If Elon Musk ultimately fulfills his dream of making mankind a multi-planetary species, historians will look back on the evening of December 21, 2015 as a significant milestone. SpaceX successfully returned its Falcon 9 launch vehicle back into operations with the successful launch of 11 ORBCOMM satellites into low Earth orbit and returned the first stage back to a successful landing at Cape Canaveral, Florida. It is the first time a rocket stage has been flown and recovered in commercial operations and opens to door for drastically lowering the cost of putting satellites and people into space.
Billed as a "secondary test objective" and an "experimental landing" by SpaceX, the Hawthorne, California company clearly felt confident enough in recovery to stream the landing live on YouTube with a backdrop of hundreds of employees watching launch and landing operations in real time.
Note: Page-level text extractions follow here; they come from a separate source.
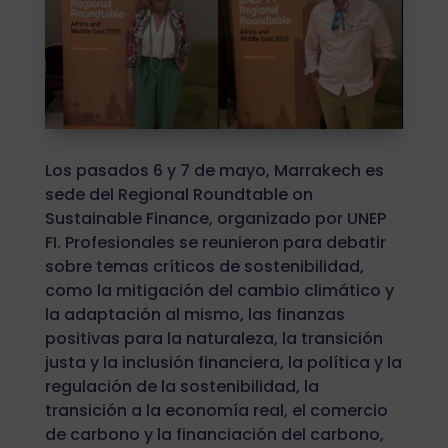
Los pasados 6 y 7 de mayo, Marrakech es
sede del Regional Roundtable on
Sustainable Finance, organizado por UNEP
FI. Profesionales se reunieron para debatir
sobre temas críticos de sostenibilidad,
como la mitigación del cambio climático y
la adaptación al mismo, las finanzas
positivas para la naturaleza, la transición
justa y la inclusión financiera, la política y la
regulación de la sostenibilidad, la
transición a la economía real, el comercio
de carbono y la financiación del carbono,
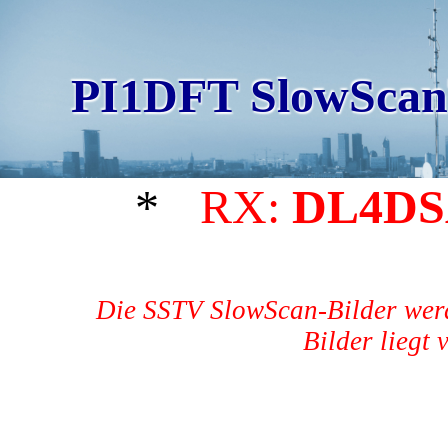
PI1DFT SlowScan
*
RX:
DL4D
Die SSTV SlowScan-Bilder werd
Bilder liegt 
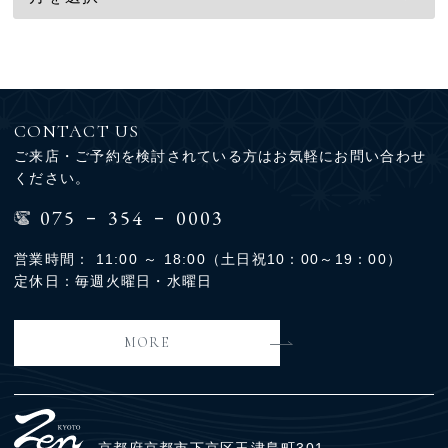
CONTACT US
ご来店・ご予約を検討されている方はお気軽にお問い合わせ
ください。
-
-
075
354
0003
営業時間： 11:00 ～ 18:00（土日祝10：00～19：00）
定休日：毎週火曜日・水曜日
MORE
京都府京都市下京区玉津島町301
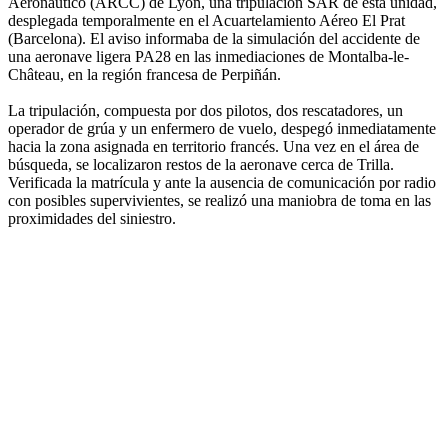
Aeronáutico (ARCC) de Lyon, una tripulación SAR de esta unidad,
desplegada temporalmente en el Acuartelamiento Aéreo El Prat
(Barcelona). El aviso informaba de la simulación del accidente de
una aeronave ligera PA28 en las inmediaciones de Montalba-le-
Château, en la región francesa de Perpiñán.
La tripulación, compuesta por dos pilotos, dos rescatadores, un
operador de grúa y un enfermero de vuelo, despegó inmediatamente
hacia la zona asignada en territorio francés. Una vez en el área de
búsqueda, se localizaron restos de la aeronave cerca de Trilla.
Verificada la matrícula y ante la ausencia de comunicación por radio
con posibles supervivientes, se realizó una maniobra de toma en las
proximidades del siniestro.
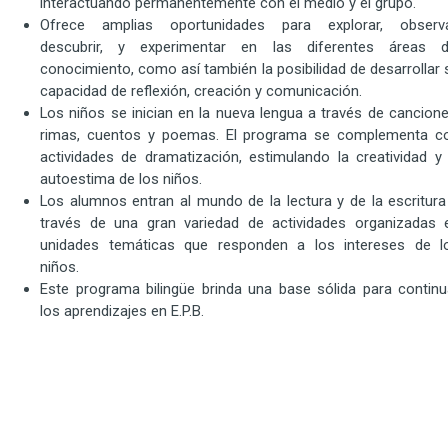
interactuando permanentemente con el medio y el grupo.
Ofrece amplias oportunidades para explorar, observa
descubrir, y experimentar en las diferentes áreas d
conocimiento, como así también la posibilidad de desarrollar 
capacidad de reflexión, creación y comunicación.
Los niños se inician en la nueva lengua a través de cancione
rimas, cuentos y poemas. El programa se complementa c
actividades de dramatización, estimulando la creatividad y 
autoestima de los niños.
Los alumnos entran al mundo de la lectura y de la escritura
través de una gran variedad de actividades organizadas 
unidades temáticas que responden a los intereses de l
niños.
Este programa bilingüe brinda una base sólida para continu
los aprendizajes en E.P.B.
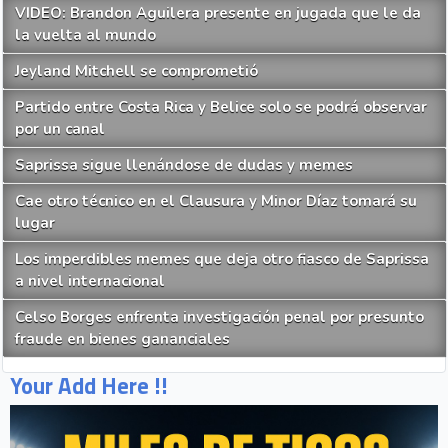
VIDEO: Brandon Aguilera presente en jugada que le da
la vuelta al mundo
Jeyland Mitchell se comprometió
Partido entre Costa Rica y Belice solo se podrá observar
por un canal
Saprissa sigue llenándose de dudas y memes
Cae otro técnico en el Clausura y Minor Díaz tomará su
lugar
Los imperdibles memes que deja otro fiasco de Saprissa
a nivel internacional
Celso Borges enfrenta investigación penal por presunto
fraude en bienes gananciales
Your Add Here !!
The two stage Falcon 9 rocket lifted off from Space Launch Complex 40 around 8:29 pm ET at Cape Canaveral, Florida, one of three pieces of real estate SpaceX leases in the area. The launch marked SpaceX's return-to-flight after the loss of the CRS-7 supply flight to the International Space Station on June 28, 2015 and featured an upgraded version of Falcon 9.
At about 2 minutes and 24 seconds into launch, the first and second stages of the Falcon 9 separated, with the single-engine second stage lighting a handful of seconds later and moving into low Earth orbit, starting to deploy the first of the eleven ORBCOMM satellites 15 minutes into flight with the last satellite deployed at about 20 minutes into flight.
All eleven ORBCOMM OG2 satellites, part of a constellation of 17 machine to machine (M2M) communication satellites, successfully "checked in" on orbit after deployment, marking the end of a long saga for ORBCOMM to get them into orbit.
While the second stage continued on its way into orbit, three of the nine engines in the first stage conducted a boostback -- turn around -- burn at 4 minutes into flight, with a re-entry burn at 8 minutes into flight, followed by the first stage landing at "Landing Zone 1" at the Cape a mere 10 minutes after launch. Residents of Florida's Space Coast heard a sonic boom as the first stage came for landing while the successful touchdown was cheered by SpaceX employees as lustily as a Times Square New Year's ball drop.
SpaceX twice previously tried to land the Falcon 9 first stage on a floating barge, with the second attempt coming tantalizing close to success before the stage tipped over and crashed on the deck. This third attempt, the first on land and requiring Federal Aviation Administration (FAA) permission, may have been spurred by Blue Origin's suborbital flight with first stage landing last month.
Today's successful landing is only the first step in reusability. SpaceX engineers will go over the first stage in fine detail along with all of the flight data. It is not clear how fast or how soon SpaceX will refly the first stage or others. The company has a stacked up launch manifest, with the SES-9 communications satellite scheduled for launch in mid-January from Florida, a NASA/NOAA ocean monitoring satellite out of Vandenberg Air Force Base in California mid-January, and resumption of supply missions to the space station with a flight in February. SpaceX will presumably try to fly back one or more first stages back from those missions, gaining additional experience and reusable hardware.
The "Holy Grail" for lowering launch costs is to reuse the first stage in the same manner as an airplane, rather than discarding the expensive hardware on each flight. Established "Old Space" companies have long been skeptical and resistant to the idea of reusability, doubting the economics and feasibility. SpaceX's next tasks will be to demonstrate the ability to successfully refly a first stage and to do so at a price significantly lower than the list price of a new launch vehicle. The company plans to land first stages both for the Falcon 9 medium launch vehicle and the Falcon Heavy, the latter designed to put large communications and defense satellites into orbit.